▶ [Task brief]:
In the listing that follows, how many lines have the word "Left" in them? Give only the number.

▶ [Available data]:
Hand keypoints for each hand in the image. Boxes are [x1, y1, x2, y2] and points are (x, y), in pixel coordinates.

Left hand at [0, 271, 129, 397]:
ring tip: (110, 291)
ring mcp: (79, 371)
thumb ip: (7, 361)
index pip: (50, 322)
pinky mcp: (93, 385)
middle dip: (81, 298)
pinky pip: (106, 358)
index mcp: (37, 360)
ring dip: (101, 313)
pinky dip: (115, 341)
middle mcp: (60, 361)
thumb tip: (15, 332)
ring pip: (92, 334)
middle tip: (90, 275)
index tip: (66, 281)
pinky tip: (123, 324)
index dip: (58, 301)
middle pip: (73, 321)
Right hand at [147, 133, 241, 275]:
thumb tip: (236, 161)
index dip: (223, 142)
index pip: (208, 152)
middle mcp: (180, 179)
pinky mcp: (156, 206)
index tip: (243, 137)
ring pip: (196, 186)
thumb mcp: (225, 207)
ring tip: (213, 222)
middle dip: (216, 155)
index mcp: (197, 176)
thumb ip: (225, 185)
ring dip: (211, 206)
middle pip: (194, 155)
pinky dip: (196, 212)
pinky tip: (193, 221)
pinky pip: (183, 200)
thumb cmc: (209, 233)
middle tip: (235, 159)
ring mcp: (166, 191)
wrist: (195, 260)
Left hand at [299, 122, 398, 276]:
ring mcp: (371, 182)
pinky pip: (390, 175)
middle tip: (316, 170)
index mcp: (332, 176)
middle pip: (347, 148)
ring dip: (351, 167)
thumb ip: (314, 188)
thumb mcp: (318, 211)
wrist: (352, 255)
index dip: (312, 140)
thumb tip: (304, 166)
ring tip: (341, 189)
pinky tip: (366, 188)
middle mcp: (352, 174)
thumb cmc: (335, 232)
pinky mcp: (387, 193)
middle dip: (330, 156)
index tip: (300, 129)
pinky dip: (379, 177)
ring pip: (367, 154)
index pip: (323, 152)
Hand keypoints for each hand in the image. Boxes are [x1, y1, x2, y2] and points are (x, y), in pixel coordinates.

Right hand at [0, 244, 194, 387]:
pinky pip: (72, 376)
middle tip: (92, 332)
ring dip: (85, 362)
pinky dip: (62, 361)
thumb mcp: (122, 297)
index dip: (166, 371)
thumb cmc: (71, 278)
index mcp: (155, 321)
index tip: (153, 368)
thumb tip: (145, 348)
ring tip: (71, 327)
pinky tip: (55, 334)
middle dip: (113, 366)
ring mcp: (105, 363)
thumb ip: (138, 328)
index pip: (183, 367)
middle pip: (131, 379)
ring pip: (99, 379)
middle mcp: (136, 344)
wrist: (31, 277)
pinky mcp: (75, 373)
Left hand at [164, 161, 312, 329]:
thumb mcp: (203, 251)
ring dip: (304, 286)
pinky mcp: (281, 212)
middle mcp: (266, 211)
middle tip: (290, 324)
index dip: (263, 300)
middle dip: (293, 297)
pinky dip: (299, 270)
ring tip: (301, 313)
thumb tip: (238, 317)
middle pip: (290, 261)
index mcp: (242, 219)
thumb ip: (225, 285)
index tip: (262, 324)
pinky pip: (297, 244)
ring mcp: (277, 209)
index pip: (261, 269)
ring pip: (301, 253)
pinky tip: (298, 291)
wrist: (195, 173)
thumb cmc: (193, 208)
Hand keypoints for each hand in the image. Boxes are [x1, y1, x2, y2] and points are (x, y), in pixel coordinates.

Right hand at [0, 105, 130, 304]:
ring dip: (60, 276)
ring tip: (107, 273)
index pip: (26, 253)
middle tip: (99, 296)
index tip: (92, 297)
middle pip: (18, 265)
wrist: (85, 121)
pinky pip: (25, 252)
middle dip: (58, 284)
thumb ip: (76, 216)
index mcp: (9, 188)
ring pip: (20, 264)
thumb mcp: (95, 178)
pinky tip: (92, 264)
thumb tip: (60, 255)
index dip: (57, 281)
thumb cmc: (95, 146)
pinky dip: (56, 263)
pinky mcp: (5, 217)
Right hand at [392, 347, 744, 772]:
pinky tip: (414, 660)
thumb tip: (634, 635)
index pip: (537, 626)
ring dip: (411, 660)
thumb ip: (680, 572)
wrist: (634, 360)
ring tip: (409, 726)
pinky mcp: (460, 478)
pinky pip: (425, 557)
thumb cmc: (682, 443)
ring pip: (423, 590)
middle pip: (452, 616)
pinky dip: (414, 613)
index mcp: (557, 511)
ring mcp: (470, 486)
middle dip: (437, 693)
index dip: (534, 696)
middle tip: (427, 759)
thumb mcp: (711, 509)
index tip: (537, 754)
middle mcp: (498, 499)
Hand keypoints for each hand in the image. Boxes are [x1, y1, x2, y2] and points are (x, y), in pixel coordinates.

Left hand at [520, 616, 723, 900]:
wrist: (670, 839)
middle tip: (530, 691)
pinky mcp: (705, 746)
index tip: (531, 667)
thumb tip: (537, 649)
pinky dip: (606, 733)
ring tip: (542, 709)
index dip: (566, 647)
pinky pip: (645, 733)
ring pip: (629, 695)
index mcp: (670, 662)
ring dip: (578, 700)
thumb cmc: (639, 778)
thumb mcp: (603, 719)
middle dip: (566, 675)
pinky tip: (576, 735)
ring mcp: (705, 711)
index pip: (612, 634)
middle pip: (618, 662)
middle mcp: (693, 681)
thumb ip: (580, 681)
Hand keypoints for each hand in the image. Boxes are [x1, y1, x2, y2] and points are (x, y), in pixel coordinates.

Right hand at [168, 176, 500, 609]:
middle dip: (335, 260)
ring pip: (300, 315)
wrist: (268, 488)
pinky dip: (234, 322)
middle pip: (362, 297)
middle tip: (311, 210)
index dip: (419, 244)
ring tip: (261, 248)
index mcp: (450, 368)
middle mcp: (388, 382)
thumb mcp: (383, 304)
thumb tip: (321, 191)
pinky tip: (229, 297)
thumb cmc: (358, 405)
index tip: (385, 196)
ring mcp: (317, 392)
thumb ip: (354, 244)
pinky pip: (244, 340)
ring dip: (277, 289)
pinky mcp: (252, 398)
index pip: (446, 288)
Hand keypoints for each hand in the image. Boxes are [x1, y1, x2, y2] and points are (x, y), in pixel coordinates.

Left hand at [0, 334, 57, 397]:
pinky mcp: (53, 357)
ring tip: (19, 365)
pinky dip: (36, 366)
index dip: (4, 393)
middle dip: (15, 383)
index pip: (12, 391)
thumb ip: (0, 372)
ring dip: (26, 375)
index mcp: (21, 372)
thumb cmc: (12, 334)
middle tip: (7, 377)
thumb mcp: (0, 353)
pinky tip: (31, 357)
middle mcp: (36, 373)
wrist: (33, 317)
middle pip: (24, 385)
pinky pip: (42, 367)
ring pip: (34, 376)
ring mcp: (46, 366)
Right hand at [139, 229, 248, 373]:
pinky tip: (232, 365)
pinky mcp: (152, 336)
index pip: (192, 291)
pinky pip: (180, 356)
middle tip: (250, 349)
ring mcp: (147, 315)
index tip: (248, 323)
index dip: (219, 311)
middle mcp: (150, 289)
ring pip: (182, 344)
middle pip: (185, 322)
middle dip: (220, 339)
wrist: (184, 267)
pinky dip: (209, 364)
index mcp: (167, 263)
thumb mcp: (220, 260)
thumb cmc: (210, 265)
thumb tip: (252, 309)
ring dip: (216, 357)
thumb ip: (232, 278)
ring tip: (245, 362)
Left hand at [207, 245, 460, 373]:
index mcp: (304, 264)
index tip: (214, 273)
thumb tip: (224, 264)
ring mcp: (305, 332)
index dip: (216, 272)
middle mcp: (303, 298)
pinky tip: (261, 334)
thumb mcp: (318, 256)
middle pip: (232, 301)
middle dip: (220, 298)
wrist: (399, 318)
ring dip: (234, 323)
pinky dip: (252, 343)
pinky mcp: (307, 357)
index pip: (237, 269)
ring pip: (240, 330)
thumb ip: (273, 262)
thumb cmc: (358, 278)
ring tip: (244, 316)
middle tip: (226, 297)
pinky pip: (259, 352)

▶ [Exercise output]:
6